A list of all parts in the ISO 6268 series can be found on the ISO website.
Any feedback or questions on this document should be directed to the user’s national standards body. A
complete listing of these bodies can be found at www.iso.org/members.html.
iv
Introduction
Telehealth once provided a limited range of services to subjects of care in specific environments. However,
the scope of telehealth services is rapidly expanding through advanced information and communication
technologies (ICT) such as mobile-based, cloud-based and other network-based applications. Additionally,
emerging global pandemics have acutely increased the need to diagnose, prevent, monitor, treat or mitigate
diseases and injuries without face-to-face, in-person contact between subjects of care and care providers,
making telehealth a more commonly accepted medical practice.
These services are described as telehealth services because ICT are used to support healthcare activities.
Telehealth services can include but are not limited to telemedicine, telecare, mHealth (healthcare supported
by mobile devices), remote use of medical applications, tele-monitoring, tele-diagnostics and virtual care.
Examples of health services include but are not limited to tele-pathology, tele-dermatology, tele-cardiology,
tele-rehabilitation, tele-oncology and tele-orthopaedics. Healthcare activities that directly or indirectly
support care recipients include but are not limited to teleconsultation, telephone advice, health alarm
systems and health status monitoring at home. Telehealth services can support immediate healthcare
activities using synchronous communications services such as a telephone or video conversation, or delayed
health care activities using asynchronous communications services such as messaging services.
Furthermore, depending on the perspective, the subcategories of telehealth can also vary. Physicians might
categorize telehealth by medical specialties, such as tele-neurology or tele-orthopaedics, while healthcare
IT experts might focus on system topology and network configurations. When it comes to telehealth in
cybersecurity, telehealth actors, interactions between each actor, data flow, service environment and
technology should be considered. Therefore, establishing concepts and models of telehealth cybersecurity
would be the first step to build a framework for cybersecurity in telehealth environment.
Telehealth cybersecurity concepts and models serve as a baseline for the analysis of cybersecurity threats
and to determine countermeasures. Telehealth cybersecurity countermeasures need to consider not only
technical aspects, but also management and physical approaches to operating telehealth services. This is
because telehealth cybersecurity involves interactions between multiple actors situated in environments
with different levels of cybersecurity. The cybersecurity policies and processes act as variables that
influence the overall cybersecurity posture of telehealth.

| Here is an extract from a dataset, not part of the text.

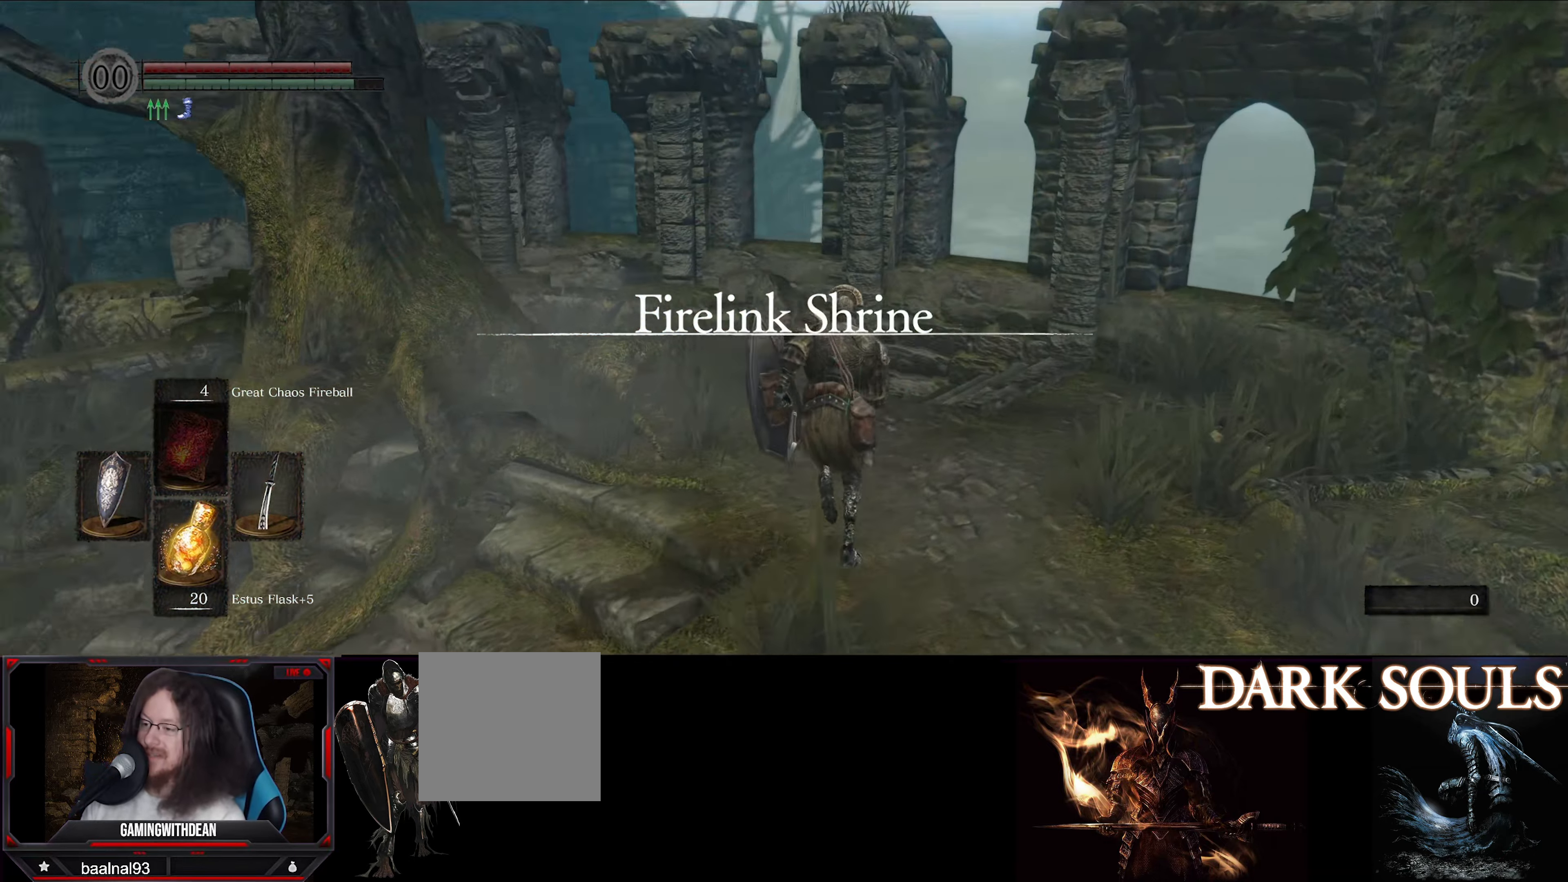
{"buttons": ["B"], "left_stick": "up-right", "right_stick": "left", "events": [[16, "left_stick", "up-right"], [50, "right_stick", "center"], [233, "right_stick", "left"]]}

People and physical requirements are addressed more deliberately in telehealth cybersecurity because
participants beyond the network cannot be controlled. Actors on this side cannot even apply a band-aid to
those on the other side. It will take time and effort to ensure that the quality of telehealth services matches
that of general healthcare services. Actors need to account for variables that arise from not being able to
see or directly address issues. Actors cannot know what is happening outside the camera’s view. Physically
occurring risks, such as break-in, theft, vandalism, disconnection and deception, are also critical issues that
need to be addressed in the telehealth environment.
The cybersecurity framework for telehealth environment is structured as follows;
— Part 1: Overview and concepts;
— Part 2: Cybersecurity reference models of telehealth;
— Part 3: Cybersecurity requirements for telehealth.
This document is the second part in the ISO 6268 series and it covers a telehealth cybersecurity reference
model of the overall security framework for systems and services applied to telehealth.
v
Technical Specification ISO/TS 6268-2:2025(en)
Health informatics — Cybersecurity framework for telehealth
environments —
Part 2:
Cybersecurity reference model of telehealth
1 Scope
This document provides a telehealth cybersecurity reference model of the overall security framework for
systems and services applied to telehealth. This document contains a general description of:
— factors of telehealth cybersecurity threats;
— relationships between security risks and safety risks in telehealth services;
— methodologies for defining security levels in telehealth services;
— a cybersecurity reference model of telehealth services.
Defining the specific type of telehealth services is not covered in this document.
2 Normative references
There are no normative references in this document.
3 Terms, definitions and abbreviated terms
3.1 Terms and definitions
For the purposes of this document, the following terms and definitions apply.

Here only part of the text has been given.